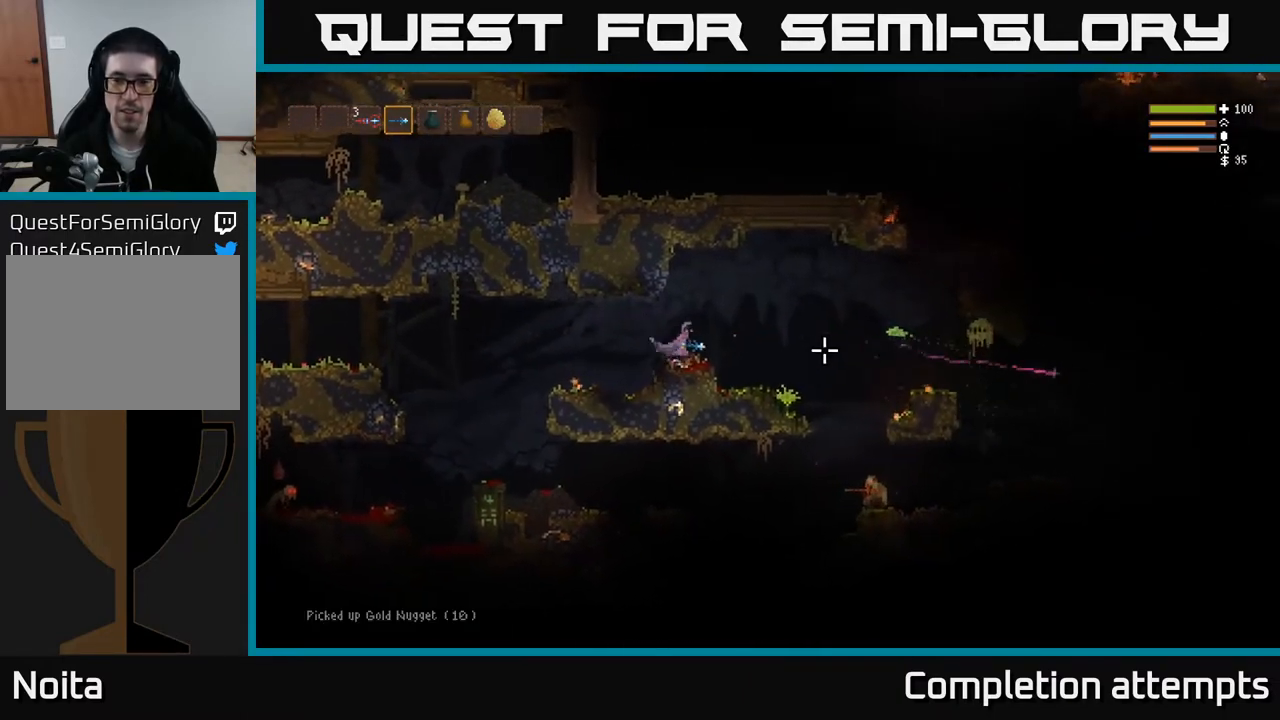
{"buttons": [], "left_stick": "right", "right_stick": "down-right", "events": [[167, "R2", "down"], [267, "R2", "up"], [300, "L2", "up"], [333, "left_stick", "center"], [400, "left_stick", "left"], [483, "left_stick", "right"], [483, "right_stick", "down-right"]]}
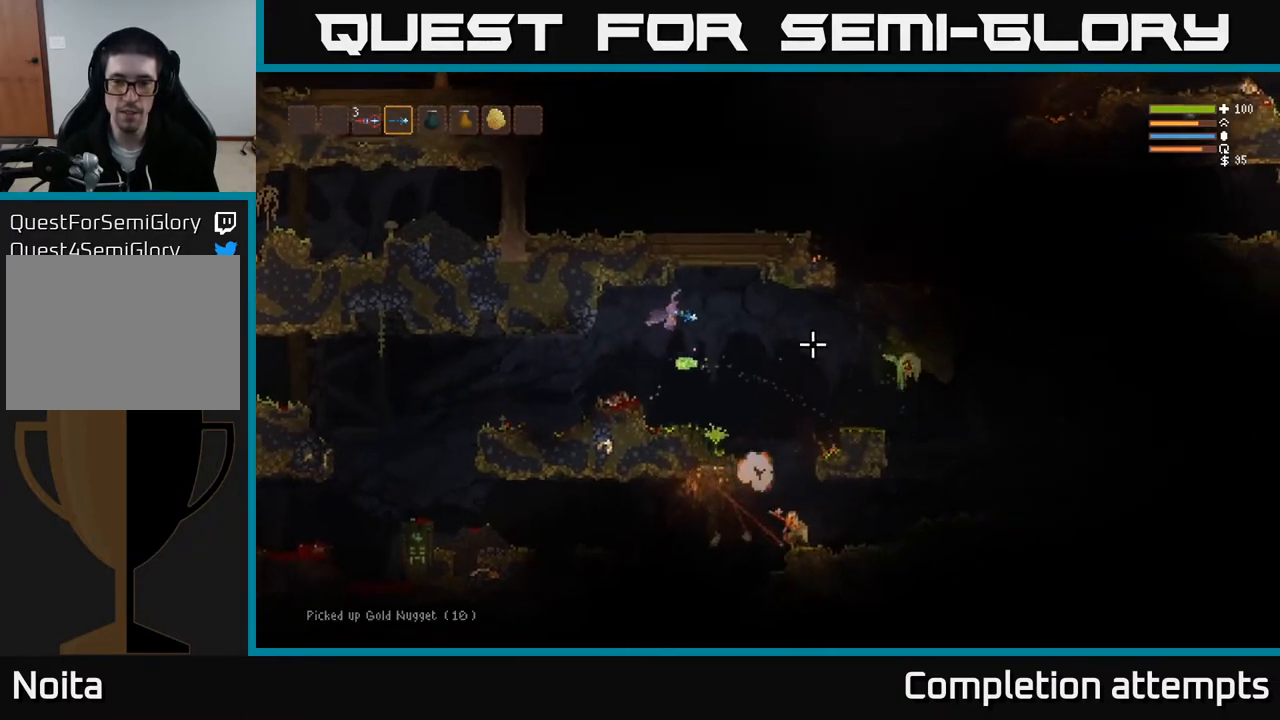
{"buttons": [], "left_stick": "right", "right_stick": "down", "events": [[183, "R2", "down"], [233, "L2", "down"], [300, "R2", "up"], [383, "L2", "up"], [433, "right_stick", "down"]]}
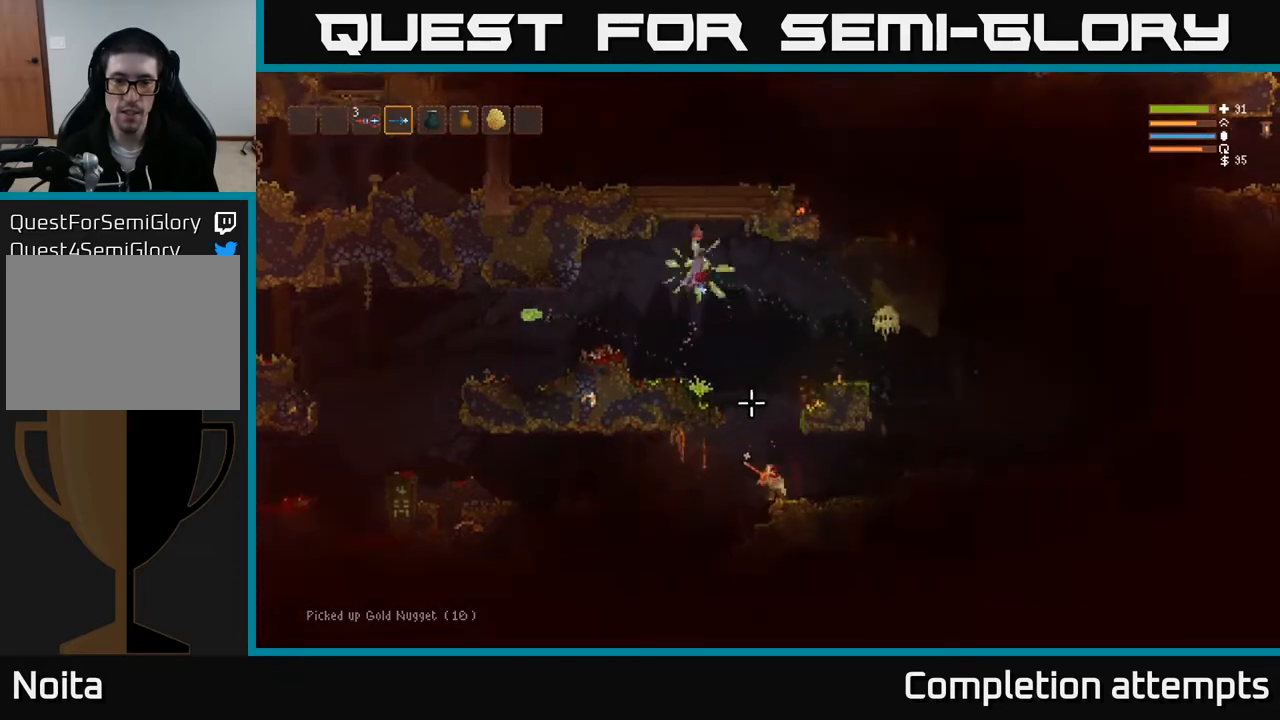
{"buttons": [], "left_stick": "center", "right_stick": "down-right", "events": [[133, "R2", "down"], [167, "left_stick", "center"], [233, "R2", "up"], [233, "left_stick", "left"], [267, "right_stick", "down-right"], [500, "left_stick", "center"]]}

◆ ◆ ◆ ◆ ◆ ◆ ◆

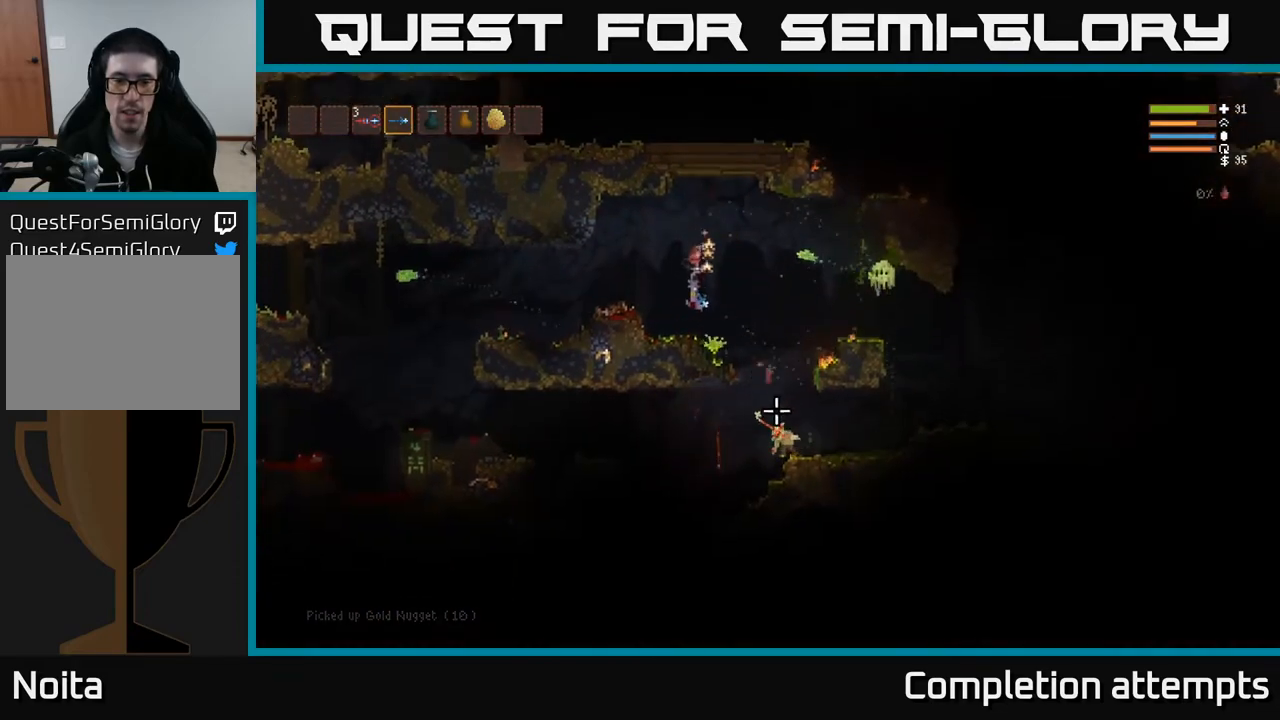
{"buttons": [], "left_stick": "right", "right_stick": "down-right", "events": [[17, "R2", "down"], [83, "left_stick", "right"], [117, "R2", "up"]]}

◆ ◆ ◆ ◆ ◆ ◆ ◆

→ **Assignment**: Only a number should be returned: the count of lines above that include "center".

→ **Solution to this task**: 2